Nammah's Garden herself had a mixed year. The plan that her year off would lead to richer soils and fewer weeds/bugs (due to chicken activity and permaculture (ish) tactics) again went more according to the life that happened. It was a difficult year for many gardeners I know. Colder spring - wetter summer - though a longer fall. Still, the tomatoes were few and far between and mealy rather than garden fresh tasting.
The abundance of berries was a particular challenge as my lead berry picker AND weeder was gone for 2 months out of the summer. Sara was part of the Missouri River NibiWalk. This 54 day (it turned out to be) "extended prayer for the water" was a great opportunity for her to further live her values. It was a challenge for both of us AND provided some important gifts ad lessons for us as well. I had the opportunity to practice what I called my own personal Dayenu (Hebrew:דַּיֵּנוּ). We have sung this song with Rabbi Amy and our Three Altos group as part of the Jewish holiday of Passover.

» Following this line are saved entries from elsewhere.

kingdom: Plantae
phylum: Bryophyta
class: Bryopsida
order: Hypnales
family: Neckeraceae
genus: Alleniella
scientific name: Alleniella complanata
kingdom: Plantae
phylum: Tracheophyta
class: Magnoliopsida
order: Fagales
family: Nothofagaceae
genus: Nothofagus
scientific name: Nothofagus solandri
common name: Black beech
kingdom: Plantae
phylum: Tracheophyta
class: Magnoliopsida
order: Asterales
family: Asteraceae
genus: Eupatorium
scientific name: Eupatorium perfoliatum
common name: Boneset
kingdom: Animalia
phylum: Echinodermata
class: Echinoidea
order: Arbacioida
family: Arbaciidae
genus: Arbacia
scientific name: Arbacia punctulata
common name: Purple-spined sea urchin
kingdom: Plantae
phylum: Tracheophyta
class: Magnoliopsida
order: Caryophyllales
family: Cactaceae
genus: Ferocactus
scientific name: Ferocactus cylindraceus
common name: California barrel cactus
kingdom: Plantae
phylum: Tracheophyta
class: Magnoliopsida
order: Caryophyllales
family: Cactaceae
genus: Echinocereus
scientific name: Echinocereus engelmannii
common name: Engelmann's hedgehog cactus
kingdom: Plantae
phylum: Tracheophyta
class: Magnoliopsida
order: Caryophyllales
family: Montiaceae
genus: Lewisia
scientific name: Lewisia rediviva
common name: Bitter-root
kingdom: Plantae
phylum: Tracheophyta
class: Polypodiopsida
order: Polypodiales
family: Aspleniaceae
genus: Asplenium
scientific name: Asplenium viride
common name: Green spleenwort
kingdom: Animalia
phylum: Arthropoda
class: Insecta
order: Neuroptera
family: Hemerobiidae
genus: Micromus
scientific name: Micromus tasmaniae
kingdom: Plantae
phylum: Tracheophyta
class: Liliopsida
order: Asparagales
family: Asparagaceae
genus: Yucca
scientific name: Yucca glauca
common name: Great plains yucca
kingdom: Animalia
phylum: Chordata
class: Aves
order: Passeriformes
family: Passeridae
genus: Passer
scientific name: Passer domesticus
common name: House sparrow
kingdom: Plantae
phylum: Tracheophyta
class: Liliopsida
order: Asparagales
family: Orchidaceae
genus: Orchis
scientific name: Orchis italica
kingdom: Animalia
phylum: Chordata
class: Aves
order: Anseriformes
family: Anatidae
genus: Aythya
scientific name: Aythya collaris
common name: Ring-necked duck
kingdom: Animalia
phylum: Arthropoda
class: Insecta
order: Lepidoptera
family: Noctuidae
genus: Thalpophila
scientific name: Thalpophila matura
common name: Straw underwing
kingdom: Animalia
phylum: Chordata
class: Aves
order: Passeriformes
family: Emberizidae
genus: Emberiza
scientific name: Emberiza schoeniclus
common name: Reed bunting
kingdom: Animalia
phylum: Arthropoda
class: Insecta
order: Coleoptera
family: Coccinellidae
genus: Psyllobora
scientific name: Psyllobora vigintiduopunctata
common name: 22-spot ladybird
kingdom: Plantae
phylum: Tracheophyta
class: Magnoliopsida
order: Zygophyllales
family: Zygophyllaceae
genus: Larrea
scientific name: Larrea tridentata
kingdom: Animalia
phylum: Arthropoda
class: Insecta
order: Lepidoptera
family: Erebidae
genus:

The word "Dayenu" means approximately "it would have been enough", "it would have been sufficient", or "it would have sufficed". I have been struck by this notion and tried to incorporate it into my summer mantra. I can tend to focus on how many of my plans did NOT happen instead of what was. Each day I would ask myself what one thing would be enough for the day - if it could only be one thing - and that one that would be enough. Especially with Sara gone, it was a great spiritual practice for me as there was so much I could NOT do. And I SO wanted the summer to feel spacious and re-juvinating. I'm not sure that it was ALL of that. But it was enough! :)
The weeds on the paths grew out of control. But Sara came home! Life continues and I continue to make other plans.